According to the US regulator, the use of AI in drug development and in regulatory submissions has "exponentially increased" since 2016, and is being deployed in a host of ways to generate data or information on the safety, effectiveness, or quality of a drug or biological product.
Commissioner Robert Califf said that, with appropriate safeguards in place, AI has "transformative potential to advance clinical research and accelerate medical product development to improve patient care."
The draft guidance – which is open for comment until 7th April – proposes a risk-based assessment framework that drug developers can use to establish the credibility of an AI model for its intended use. Examples of uses could include predicting patient outcomes, improving understanding of predictors of disease progression, and analysing large datasets from sources like real-world studies or digital health technologies.
At the heart of the guidance is the concept of 'context of use' (COU), which defines how an AI will be used to address a "question of interest," according to the document. It describes a risk-based framework for sponsors to assess and establish the credibility of an AI model for a particular COU and communicate that to the regulator.

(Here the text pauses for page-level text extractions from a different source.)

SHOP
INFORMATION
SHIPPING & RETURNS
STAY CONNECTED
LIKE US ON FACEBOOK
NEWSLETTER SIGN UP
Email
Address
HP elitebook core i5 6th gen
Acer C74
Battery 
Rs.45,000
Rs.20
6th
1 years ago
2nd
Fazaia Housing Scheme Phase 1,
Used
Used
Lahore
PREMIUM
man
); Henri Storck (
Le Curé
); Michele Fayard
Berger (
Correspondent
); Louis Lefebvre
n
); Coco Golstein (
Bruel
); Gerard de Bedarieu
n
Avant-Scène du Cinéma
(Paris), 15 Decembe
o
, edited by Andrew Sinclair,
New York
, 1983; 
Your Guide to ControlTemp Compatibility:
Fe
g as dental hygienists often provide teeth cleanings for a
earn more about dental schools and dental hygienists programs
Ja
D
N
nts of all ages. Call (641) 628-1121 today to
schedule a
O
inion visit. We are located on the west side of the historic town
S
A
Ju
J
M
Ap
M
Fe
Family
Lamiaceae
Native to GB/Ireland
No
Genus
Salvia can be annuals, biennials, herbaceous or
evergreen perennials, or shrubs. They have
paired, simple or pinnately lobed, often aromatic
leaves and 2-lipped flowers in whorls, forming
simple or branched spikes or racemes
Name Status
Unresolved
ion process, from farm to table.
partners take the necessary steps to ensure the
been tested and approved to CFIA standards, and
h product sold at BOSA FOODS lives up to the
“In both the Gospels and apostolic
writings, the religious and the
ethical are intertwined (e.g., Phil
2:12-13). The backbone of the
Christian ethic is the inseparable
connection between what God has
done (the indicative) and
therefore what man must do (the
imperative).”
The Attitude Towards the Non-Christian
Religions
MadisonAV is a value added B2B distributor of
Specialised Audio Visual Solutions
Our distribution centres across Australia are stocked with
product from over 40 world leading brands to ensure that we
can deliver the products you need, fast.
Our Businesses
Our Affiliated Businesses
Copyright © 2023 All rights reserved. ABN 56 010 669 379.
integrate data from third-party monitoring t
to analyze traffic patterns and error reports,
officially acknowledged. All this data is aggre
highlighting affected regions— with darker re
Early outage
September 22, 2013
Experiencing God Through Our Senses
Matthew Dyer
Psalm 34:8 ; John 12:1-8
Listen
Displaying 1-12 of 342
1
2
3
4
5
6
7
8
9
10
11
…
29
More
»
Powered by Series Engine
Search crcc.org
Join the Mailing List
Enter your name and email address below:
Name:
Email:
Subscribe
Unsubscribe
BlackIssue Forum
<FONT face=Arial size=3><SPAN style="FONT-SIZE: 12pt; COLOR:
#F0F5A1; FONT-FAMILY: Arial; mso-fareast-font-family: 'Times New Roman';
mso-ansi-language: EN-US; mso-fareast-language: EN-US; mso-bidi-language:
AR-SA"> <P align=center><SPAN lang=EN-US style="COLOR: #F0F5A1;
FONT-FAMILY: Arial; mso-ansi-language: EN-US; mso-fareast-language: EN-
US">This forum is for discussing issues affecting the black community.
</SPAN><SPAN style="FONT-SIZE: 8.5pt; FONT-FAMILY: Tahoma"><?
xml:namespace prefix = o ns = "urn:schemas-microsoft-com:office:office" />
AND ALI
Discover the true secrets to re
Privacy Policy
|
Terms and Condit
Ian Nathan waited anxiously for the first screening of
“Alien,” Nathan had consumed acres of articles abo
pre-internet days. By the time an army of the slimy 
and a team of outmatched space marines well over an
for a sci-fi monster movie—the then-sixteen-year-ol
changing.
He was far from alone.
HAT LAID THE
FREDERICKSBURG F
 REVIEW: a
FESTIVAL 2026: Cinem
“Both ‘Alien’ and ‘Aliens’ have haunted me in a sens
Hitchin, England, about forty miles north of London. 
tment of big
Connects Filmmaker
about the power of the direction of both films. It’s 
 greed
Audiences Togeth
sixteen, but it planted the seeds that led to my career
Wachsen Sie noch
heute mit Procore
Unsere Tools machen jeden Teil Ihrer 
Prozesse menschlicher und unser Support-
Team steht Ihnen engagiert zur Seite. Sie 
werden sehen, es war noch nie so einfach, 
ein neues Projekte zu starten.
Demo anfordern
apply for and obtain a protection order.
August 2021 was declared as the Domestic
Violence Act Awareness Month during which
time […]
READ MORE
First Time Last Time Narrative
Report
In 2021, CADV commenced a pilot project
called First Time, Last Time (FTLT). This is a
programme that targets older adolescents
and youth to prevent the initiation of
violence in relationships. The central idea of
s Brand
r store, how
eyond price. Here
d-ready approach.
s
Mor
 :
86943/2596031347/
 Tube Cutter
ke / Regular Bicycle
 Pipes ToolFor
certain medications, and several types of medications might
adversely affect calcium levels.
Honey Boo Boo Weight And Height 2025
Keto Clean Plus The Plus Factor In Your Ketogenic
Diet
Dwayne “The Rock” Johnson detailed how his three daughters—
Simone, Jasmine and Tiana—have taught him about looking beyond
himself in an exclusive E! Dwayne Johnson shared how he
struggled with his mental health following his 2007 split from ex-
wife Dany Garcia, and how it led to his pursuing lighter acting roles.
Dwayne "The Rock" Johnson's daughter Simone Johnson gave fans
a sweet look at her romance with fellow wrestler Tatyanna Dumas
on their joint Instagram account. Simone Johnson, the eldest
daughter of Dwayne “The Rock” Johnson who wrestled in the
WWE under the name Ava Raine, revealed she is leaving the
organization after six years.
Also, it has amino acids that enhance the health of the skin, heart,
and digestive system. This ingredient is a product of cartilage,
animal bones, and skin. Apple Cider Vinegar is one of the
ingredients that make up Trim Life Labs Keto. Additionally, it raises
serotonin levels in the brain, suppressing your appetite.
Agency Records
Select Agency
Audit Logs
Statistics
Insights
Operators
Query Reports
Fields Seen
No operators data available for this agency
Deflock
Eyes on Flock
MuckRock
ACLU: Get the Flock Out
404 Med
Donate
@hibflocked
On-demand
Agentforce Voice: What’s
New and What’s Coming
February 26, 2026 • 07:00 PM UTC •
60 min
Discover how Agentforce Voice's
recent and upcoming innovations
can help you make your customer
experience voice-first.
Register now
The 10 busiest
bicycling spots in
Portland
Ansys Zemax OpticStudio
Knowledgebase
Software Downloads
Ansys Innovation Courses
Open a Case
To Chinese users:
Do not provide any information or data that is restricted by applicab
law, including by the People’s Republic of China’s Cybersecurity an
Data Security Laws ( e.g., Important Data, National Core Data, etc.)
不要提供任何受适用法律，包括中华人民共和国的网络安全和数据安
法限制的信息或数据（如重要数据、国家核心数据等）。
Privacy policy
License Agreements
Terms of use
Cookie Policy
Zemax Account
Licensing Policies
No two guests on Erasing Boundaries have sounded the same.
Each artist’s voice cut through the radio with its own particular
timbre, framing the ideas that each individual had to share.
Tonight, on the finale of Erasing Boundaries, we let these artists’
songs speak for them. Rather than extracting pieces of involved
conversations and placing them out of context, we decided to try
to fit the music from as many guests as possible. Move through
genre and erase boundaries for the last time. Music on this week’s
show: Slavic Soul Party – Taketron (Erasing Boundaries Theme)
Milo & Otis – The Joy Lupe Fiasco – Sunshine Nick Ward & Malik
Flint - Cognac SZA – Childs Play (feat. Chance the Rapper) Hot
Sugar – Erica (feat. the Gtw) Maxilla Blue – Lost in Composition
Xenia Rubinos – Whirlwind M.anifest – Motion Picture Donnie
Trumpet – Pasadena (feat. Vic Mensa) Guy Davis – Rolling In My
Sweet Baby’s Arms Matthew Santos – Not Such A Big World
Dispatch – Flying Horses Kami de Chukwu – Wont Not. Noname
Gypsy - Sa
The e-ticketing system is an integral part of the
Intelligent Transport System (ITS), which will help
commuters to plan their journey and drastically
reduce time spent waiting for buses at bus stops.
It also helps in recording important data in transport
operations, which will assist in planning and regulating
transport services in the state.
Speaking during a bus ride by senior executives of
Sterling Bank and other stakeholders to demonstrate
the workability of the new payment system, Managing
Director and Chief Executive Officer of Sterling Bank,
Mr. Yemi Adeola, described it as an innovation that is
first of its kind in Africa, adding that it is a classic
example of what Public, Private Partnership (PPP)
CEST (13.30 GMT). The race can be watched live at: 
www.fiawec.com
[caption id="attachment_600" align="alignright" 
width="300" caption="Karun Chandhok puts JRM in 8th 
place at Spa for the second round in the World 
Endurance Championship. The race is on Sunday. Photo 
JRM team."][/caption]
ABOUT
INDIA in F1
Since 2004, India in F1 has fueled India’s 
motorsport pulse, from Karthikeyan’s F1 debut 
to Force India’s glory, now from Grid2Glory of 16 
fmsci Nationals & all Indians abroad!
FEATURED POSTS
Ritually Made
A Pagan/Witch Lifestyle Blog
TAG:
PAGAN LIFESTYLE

According to the FDA, it draws on the reviews it has carried out on drugs and biologics with AI components in recent years, but – with the technology still in its infancy – the agency recommends that sponsors engage with it early on in the development process to get feedback on credibility.
The FDA action follows the finalisation of a 'reflection paper' by the EMA last year, setting out the EU regulator's thinking on the use of AI in the medicinal product lifecycle.
Medical device advice
Meanwhile, the US agency has also just published new guidance on developing and managing AI-enabled medical devices, laying out a total product lifecycle (TPLC) approach that should consider elements such as user interface and labelling, data management, device performance monitoring, and cybersecurity.
Troy Tazbaz, director of the Digital Health Center of Excellence in the FDA's Center for Devices and Radiological Health, said in a statement that it has already authorised more than 1,000 AI-enabled devices to date.
He added, however, that "as we continue to see exciting developments in this field, it's important to recognise that there are specific considerations unique to AI-enabled devices."
The draft guidance "brings together relevant information for developers, shares learnings from authorised AI-enabled devices, and provides a first point-of-reference for specific recommendations that apply to these devices, from the earliest stages of development through the device's entire life cycle."